--- RECORDS SHOWN ---

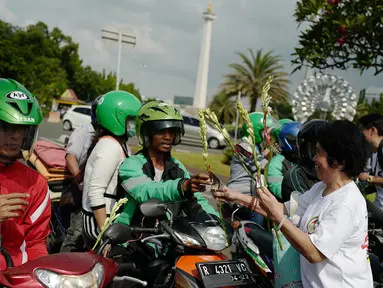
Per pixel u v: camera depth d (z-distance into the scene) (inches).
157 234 120.0
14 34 2081.7
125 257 124.8
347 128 87.2
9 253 92.2
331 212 85.9
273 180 152.3
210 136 952.3
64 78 2269.9
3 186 95.0
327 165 88.6
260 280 118.4
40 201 99.7
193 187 114.7
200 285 107.8
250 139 89.4
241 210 165.5
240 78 1441.9
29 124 92.4
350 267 85.6
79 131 180.5
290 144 156.6
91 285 79.4
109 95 146.3
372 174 190.5
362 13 261.9
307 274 90.0
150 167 130.9
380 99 927.7
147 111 130.5
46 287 75.7
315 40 274.7
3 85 93.7
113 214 94.5
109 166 138.0
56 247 179.3
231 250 210.1
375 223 153.1
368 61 255.9
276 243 101.7
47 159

---

### ASSIGNMENT
The lines from the one containing "260 280 118.4" through the last line of the records are to be transcribed exactly, with nothing else added.

### EXPECTED ANSWER
260 280 118.4
40 201 99.7
193 187 114.7
200 285 107.8
250 139 89.4
241 210 165.5
240 78 1441.9
29 124 92.4
350 267 85.6
79 131 180.5
290 144 156.6
91 285 79.4
109 95 146.3
372 174 190.5
362 13 261.9
307 274 90.0
150 167 130.9
380 99 927.7
147 111 130.5
46 287 75.7
315 40 274.7
3 85 93.7
113 214 94.5
109 166 138.0
56 247 179.3
231 250 210.1
375 223 153.1
368 61 255.9
276 243 101.7
47 159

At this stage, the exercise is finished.